Le opere di Banksy in mostra a Roma. Intervista al gallerista Acoris Andipa: «Non lo conosco e non so cosa pensa di questa iniziativa»

Una delle sue ultime azioni artistiche si intitolava Better Out than In, meglio fuori che dentro: e intendeva (anche) dal mercato dell’arte. Anonimo sin dai primi graffiti sui treni del 1993, Banksy rivendica addirittura di non esistere. Le gallerie d’arte, scrive nel suo manifesto Wall and Piece (2005), sono «la bacheca dei trofei degli straricchi», e chi le visita è solo «un turista». E l’ultima mostra di sue opere, Stealin Banksy?, del 2014, l’ha definita dal suo sito «disgustosa».
Come si tratta, da gallerista, con un «fantasma» come Banksy? «Non ci si tratta. In nessun modo». Parola di Acoris Andipa, che con la sua galleria londinese – un «negozio di famiglia» nel cuore del quartiere di Knightsbridge che gli Andipa, di origine greco-bizantina, gestiscono da quando il doge Mocenigo di Venezia diede loro il primo stemma araldico, ed era il 1593 – è il principale mercante al mondo delle opere dell’artista in mostra a Roma. «Vendo solo opere che non sono sottratte alla strada. Ci sono figuri che con tecniche anche avanzate “staccano” i disegni dai muri per venderli, ma lo trovo scorretto: l’arte di strada è pensata per tutti, non per essere venduta carissima».
È l’artista a mandargliele quindi?
«No, le compro da collezionisti che se le procurano, ad esempio, alle vendite pop-up che lui organizza di tanto in tanto (come il banchetto che mise nel 2013 a Central Park, o il parco temporaneo Dismaland animato la scorsa estate, ndr)».
Come ne verifica l’autenticità ?
«Per ogni opera che compriamo ne scartiamo altre nove. Non falsi, ma senza abbastanza documenti che ne traccino il pagamento. Dal 2007 è più facile autenticarle perché lo fa lui stesso, con un sistema chiamato Pest Control. Sono opere multiple, fatte con gli stencil: una due diligence (sistema approfondito di verifica, ndr) per chi investe è giusta».
Come vanno i prezzi?
«Vertiginosamente bene.
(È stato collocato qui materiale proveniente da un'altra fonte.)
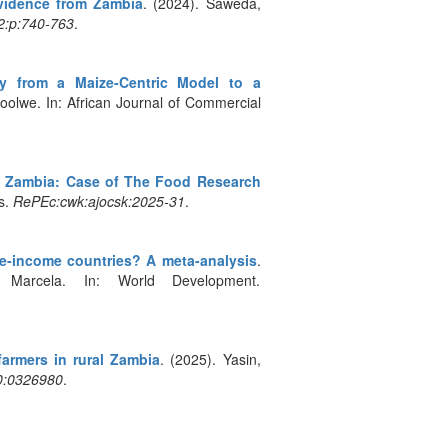
Evidence from Zambia
. (2024). Saweda,
:2:p:740-763
.
y from a Maize-Centric Model to a
olwe. In: African Journal of Commercial
in Zambia: Case of The Food Research
s.
RePEc:cwk:ajocsk:2025-31
.
-income countries? A meta-analysis
.
Marcela. In: World Development.
armers in rural Zambia
. (2025). Yasin,
0:0326980
.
Esistono mercati stabili, dalla crescita lenta e giusta. Il mercato dei Banksy non è così. E raggiunge vette assurde»
Chi sono gli acquirenti di Banksy?
«Collezionisti di grandissimo calibro, e di tutto il mondo. Molti britannici».
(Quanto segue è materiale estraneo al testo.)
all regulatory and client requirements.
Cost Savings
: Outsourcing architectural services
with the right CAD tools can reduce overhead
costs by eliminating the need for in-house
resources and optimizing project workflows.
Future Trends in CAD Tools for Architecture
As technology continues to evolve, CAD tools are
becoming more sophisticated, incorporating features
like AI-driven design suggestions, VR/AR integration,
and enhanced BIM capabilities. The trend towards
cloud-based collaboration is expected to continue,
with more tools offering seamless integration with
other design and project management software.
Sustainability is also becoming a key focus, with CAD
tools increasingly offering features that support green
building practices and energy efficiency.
Che rapporto ha con Banksy?
«Non lo conosco».
Non avete mai parlato nemmeno di affari?
«No. E credo sia tutto ciò che posso dirle».
L’artista, recita il comunicato, non è coinvolto nella curatela della mostra.
«Abbiamo scelto noi, Stefano Antonelli e Francesca Mezzano dell’associazione Contemporary 999 e io, le opere da esporre. Sono tutte di proprietà di miei clienti. E i temi del titolo, guerra capitalismo e libertà, sono temi umani che come padre di due ragazzini mi ossessionano. Riguardano il mondo che lasciamo loro».
Spesso Banksy attacca chi organizza mostre delle sue opere.
«Non ha un grande amore per la dimensione commerciale della circolazione delle sue opere. E io questo lo apprezzo. Ho accettato di fare questa mostra – non pensa che me ne vengano proposte in quantità ogni anno? – a certe condizioni. Per esempio, che nel titolo non ci sia il nome Banksy. Non voglio fare “la mostra di Banksy”, come tutti gli altri esperimenti di questo tipo fatti nel mondo, che hanno un sapore molto commerciale. Apprezzo anche molto che questa mostra sia no-profit, a differenza di altre simili dai profitti mostruosi».
Pensa che lui ne sarà contento?
«Non l’ho fatto per questo. E se vuole sapere cosa pensa Banksy... beh, lo chieda a lui».